Tattoo artist Zhang Jun spent the first half of his childhood in Kunming but considers himself 100 percent Shanghainese.
“But compared to most locals I’m more adaptive. Send me anywhere in the world and I could adjust very quickly,” he says.
It’s an attitude passed down from his parents. Zhang’s left arm displays an intricately drawn tattoo he inked himself. Not only were his mother and father unphased by his choice of body art, they let Zhang practice on them too. They were both one-time stellar high school students with promising futures, and then they were sent to Yunnan to farm and later do factory work – a fate that rendered them supremely impassive to change, Zhang says.
The hand of fate – coupled with bureaucracy and bad timing – has altered the course of some children’s lives much akin to the way it did their parents’. Aksu-born Jiang Pin, who did poorly on the college entrance exam, had a job scrubbing fabric at a clothing factory before she found her present position as a hotel receptionist.
She’s been checking in guests for more than 20 years.
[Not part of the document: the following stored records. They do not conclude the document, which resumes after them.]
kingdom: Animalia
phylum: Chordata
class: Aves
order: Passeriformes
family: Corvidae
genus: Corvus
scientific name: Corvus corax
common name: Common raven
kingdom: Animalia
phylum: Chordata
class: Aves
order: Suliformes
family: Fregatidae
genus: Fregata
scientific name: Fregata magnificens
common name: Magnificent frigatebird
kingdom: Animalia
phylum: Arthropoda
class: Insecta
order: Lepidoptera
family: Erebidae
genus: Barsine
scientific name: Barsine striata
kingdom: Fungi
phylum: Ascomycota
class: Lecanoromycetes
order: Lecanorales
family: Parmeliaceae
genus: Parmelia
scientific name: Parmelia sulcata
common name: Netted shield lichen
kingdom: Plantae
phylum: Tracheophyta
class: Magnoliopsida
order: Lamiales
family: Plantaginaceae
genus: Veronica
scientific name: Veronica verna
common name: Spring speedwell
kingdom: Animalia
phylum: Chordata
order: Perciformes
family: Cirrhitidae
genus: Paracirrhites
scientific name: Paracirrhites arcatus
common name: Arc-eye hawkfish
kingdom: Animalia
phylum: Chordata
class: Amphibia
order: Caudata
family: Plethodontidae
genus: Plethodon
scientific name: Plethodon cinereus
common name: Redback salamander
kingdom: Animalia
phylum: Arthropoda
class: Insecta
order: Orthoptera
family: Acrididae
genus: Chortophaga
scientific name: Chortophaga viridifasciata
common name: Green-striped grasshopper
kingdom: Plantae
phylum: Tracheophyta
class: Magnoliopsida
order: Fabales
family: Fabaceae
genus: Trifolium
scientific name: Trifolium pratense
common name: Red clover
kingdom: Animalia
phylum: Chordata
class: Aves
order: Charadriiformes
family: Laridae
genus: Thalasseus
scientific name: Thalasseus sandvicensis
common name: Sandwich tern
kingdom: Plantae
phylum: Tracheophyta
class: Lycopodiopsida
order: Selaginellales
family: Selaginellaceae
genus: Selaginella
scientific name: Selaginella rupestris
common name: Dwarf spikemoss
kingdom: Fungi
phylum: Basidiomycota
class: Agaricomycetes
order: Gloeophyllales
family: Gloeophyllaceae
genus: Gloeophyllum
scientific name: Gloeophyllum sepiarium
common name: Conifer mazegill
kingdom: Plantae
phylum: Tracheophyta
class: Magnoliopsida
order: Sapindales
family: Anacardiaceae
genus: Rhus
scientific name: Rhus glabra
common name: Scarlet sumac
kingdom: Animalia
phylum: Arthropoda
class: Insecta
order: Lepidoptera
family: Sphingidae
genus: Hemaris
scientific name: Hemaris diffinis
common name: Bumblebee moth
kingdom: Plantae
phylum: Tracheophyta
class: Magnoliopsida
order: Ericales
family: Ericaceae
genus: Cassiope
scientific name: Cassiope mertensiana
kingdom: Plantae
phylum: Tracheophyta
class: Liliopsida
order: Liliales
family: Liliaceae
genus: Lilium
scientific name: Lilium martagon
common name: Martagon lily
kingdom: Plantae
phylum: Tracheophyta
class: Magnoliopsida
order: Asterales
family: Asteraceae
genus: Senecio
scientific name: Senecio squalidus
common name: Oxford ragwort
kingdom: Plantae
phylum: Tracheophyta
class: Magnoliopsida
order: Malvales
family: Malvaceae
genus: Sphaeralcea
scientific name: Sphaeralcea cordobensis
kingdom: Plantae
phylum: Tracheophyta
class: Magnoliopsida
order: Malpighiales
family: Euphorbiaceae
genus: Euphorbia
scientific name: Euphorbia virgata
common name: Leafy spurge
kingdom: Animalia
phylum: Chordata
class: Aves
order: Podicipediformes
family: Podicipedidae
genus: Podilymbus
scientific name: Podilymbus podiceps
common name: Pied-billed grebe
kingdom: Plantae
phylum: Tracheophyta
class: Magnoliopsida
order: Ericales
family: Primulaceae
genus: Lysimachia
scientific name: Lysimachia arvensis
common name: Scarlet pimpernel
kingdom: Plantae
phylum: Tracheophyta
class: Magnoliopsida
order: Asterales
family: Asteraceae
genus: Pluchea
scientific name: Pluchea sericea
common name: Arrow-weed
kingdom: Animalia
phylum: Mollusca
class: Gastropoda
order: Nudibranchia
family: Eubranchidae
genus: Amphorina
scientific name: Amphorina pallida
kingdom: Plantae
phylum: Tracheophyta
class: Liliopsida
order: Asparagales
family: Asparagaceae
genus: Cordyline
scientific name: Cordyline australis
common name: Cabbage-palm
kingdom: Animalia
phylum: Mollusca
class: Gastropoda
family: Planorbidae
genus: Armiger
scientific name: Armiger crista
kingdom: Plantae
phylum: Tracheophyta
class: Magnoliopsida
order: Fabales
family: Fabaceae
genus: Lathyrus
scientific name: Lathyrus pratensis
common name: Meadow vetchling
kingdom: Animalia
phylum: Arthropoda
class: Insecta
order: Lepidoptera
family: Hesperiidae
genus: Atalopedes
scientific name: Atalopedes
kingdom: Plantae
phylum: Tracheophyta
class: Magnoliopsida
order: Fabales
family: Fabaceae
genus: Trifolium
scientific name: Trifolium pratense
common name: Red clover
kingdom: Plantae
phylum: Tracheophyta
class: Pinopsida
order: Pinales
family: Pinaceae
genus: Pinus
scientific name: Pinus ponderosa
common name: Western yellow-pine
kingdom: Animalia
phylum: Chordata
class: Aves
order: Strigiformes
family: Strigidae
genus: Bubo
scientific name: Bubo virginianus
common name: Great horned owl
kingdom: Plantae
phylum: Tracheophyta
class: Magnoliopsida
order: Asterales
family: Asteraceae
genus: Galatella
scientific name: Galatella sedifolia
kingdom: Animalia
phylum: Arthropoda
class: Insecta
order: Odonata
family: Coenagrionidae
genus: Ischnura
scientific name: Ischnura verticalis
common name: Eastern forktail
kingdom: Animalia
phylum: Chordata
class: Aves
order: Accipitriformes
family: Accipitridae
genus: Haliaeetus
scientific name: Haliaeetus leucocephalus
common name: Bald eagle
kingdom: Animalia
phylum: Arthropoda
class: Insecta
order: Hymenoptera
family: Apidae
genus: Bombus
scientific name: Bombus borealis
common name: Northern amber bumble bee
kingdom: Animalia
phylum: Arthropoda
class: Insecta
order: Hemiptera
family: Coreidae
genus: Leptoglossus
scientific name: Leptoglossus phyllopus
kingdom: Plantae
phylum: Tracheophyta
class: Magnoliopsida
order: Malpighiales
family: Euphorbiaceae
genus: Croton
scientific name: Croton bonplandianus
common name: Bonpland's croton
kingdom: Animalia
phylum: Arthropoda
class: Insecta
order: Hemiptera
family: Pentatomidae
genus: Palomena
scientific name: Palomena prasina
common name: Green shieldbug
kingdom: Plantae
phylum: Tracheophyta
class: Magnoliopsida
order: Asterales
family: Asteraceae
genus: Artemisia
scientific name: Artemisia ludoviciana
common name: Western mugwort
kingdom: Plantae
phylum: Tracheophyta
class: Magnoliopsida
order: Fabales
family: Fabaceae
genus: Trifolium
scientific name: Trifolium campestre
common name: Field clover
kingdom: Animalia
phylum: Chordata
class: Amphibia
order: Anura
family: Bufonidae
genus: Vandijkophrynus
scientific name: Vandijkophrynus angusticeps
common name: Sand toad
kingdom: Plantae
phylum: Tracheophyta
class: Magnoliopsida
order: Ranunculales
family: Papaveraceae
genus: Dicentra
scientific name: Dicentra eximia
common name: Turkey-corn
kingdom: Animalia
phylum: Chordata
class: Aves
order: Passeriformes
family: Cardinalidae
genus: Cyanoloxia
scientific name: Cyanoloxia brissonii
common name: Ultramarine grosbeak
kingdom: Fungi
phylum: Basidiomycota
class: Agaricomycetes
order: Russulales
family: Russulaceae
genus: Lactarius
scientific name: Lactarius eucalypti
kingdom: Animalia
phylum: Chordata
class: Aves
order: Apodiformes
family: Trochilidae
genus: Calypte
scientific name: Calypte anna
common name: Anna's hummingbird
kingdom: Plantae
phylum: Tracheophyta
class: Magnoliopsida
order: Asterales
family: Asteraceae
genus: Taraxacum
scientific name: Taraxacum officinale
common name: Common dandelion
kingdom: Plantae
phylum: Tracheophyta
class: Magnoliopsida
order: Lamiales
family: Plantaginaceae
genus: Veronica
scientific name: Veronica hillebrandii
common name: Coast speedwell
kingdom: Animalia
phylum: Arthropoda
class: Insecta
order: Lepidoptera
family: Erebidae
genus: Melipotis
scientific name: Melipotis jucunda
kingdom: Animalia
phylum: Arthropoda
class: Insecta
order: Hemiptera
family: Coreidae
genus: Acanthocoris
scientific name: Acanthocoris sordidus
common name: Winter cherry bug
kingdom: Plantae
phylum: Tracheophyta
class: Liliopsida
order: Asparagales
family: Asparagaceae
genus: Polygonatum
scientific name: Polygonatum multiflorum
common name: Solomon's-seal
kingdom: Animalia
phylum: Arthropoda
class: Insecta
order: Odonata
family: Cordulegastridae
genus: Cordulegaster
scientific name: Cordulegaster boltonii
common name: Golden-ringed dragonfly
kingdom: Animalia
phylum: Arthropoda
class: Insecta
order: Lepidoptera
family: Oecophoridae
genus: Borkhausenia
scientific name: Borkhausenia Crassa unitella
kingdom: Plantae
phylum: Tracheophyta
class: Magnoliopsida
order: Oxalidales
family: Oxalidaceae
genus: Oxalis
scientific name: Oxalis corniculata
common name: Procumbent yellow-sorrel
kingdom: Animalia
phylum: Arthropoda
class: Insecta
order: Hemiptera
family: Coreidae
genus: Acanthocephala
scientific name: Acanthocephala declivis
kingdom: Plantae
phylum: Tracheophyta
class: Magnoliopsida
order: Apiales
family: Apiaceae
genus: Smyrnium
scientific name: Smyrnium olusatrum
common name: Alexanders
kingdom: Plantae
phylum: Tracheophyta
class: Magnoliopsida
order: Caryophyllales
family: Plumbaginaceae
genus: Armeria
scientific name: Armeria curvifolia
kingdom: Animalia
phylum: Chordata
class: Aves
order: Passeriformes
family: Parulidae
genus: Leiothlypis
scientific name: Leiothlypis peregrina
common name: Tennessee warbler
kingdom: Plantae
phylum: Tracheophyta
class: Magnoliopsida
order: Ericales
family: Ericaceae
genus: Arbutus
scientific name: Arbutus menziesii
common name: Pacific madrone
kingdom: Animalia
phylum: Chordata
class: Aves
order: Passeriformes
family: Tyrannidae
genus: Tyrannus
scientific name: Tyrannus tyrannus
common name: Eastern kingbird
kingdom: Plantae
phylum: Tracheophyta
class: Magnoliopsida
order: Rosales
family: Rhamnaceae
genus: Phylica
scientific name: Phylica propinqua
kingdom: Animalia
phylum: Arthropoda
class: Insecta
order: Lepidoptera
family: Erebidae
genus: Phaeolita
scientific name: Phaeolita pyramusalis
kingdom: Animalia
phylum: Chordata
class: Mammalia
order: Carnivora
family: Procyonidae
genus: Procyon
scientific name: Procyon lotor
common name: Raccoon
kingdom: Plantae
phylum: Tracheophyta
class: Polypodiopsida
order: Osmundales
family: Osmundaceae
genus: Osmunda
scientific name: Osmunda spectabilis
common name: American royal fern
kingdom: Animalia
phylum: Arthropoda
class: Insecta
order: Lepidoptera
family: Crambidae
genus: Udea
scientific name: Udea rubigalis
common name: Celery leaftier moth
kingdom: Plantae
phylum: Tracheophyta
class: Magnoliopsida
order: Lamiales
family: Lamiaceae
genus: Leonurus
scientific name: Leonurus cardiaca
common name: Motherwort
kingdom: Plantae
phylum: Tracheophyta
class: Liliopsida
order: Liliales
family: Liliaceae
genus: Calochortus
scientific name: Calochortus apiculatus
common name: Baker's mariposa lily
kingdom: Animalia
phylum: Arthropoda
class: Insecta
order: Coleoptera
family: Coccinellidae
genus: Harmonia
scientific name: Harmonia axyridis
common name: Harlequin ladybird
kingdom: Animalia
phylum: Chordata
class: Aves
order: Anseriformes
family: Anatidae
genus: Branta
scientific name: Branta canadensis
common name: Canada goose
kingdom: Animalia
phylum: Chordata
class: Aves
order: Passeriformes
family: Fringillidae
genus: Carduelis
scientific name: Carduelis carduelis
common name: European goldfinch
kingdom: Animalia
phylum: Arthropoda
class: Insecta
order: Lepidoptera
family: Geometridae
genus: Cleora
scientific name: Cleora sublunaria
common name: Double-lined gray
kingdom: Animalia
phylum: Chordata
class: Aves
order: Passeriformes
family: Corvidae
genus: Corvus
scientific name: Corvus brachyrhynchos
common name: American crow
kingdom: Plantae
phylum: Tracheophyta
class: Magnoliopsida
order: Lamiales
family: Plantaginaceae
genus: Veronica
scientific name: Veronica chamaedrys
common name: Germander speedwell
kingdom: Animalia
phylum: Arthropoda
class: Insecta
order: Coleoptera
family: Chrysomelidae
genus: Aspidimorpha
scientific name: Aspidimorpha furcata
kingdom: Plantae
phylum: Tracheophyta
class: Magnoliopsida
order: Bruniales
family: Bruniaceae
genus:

She likes it, but things could have been different.
“I’m absolutely sure that if I’d stayed in Xinjiang my life would be better than my current life.”
Her classmates who didn’t try to move to Shanghai are now executives in big factories in Xinjiang. When they come to Shanghai, they stay in hotels much more expensive than the one where she works. She says if the government called on Shanghai people to go to Xinjiang today, she would definitely go. Her friends who grew up in Xinjiang and moved to Shanghai say the same, she says. Their parents had decent homes and steady salaries, life was secure. But then her parents were the lucky ones – sent to a state-run operation. They didn’t have to forage in the woods or steal to eat their fill. Zhi qing stories of that sort abound.
“I hate my parents’ history,” schoolteacher Yao Junlin says. He despises the unfairness of it and the blind obedience with which his mother and father’s generation went forth.
However, whether or not they would go is just a hypothetical. It’s hard to imagine such an event repeating itself, especially today. Reflecting inside an empty classroom as students stream into the hallways after the bell, Yao pulls out a business card from underneath a plastic desktop covering. With Chinese on one side and English on the other, it states a student’s name, her grade and the level of certification she received on her piano test. The design has a musical motif, with a piano in the corner. And it was all produced by the hand and mind of a precocious 12-year-old girl, Yao says.
“Can you imagine someone trying to tell her to go to the countryside?”